# Trek carbon fiber questions?



## Wicked2006 (Jul 9, 2005)

Is Trek carbon on the 500 or 700 series consider HM carbon? I was just wondering. 

I know Cannondale advertises standard carbon or HM carbon for their bikes.


----------



## Blue CheeseHead (Jul 14, 2008)

Trek does not advertise the modulus of their carbon. Here is what Trek says about their various materials followed by a general explanation by Calfee:

Customer Service - Trek Bicycle

http://calfeedesign.com/tech-papers/grades-of-carbon-fiber/

As per Calfee's discussion, calling something "HM" (High Modulus) is mostly marketing hype, similar to Trek's "OCLV".


----------



## Chader09 (Jun 10, 2014)

"OCLV" is Optimum Compaction, Low Void. This is their method of compressing the carbon as tightly as they can to remove more air bubbles from the material during molding. They use air bladders inside the tubes during the molding process to push the material firmly against the mold walls. This increases the overall strength of the finished frame.

OCLV is independent of the actual carbon material used which would be the "HM" designation if applicable. 
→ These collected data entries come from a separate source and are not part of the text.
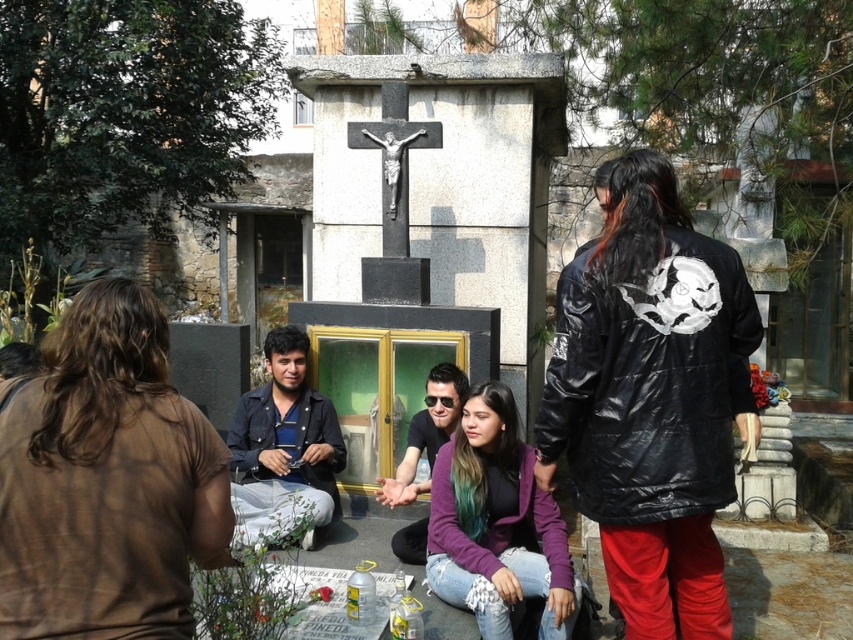
Does shiny black jacket at center have a smaller size compared to denim jacket at center?

Correct, shiny black jacket at center occupies less space than denim jacket at center.

Which of these two, shiny black jacket at center or denim jacket at center, stands shorter?

denim jacket at center is shorter.

Which is in front, point (734, 497) or point (254, 493)?

Point (734, 497) is more forward.

Where is `shiny black jacket at center`? This screenshot has width=853, height=640. shiny black jacket at center is located at coordinates (648, 400).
I know that Trek claims their 700 series frames use carbon that is regulated by the government. Presumably this is a very high quality material that may well meet the HM designation.

Edit to add related link:
Trek Factory Tour Part 3: US Based OCLV Carbon Bike Production


----------



## Wicked2006 (Jul 9, 2005)

Great article Chad! I like the no photography or video recording sign. Lol!


----------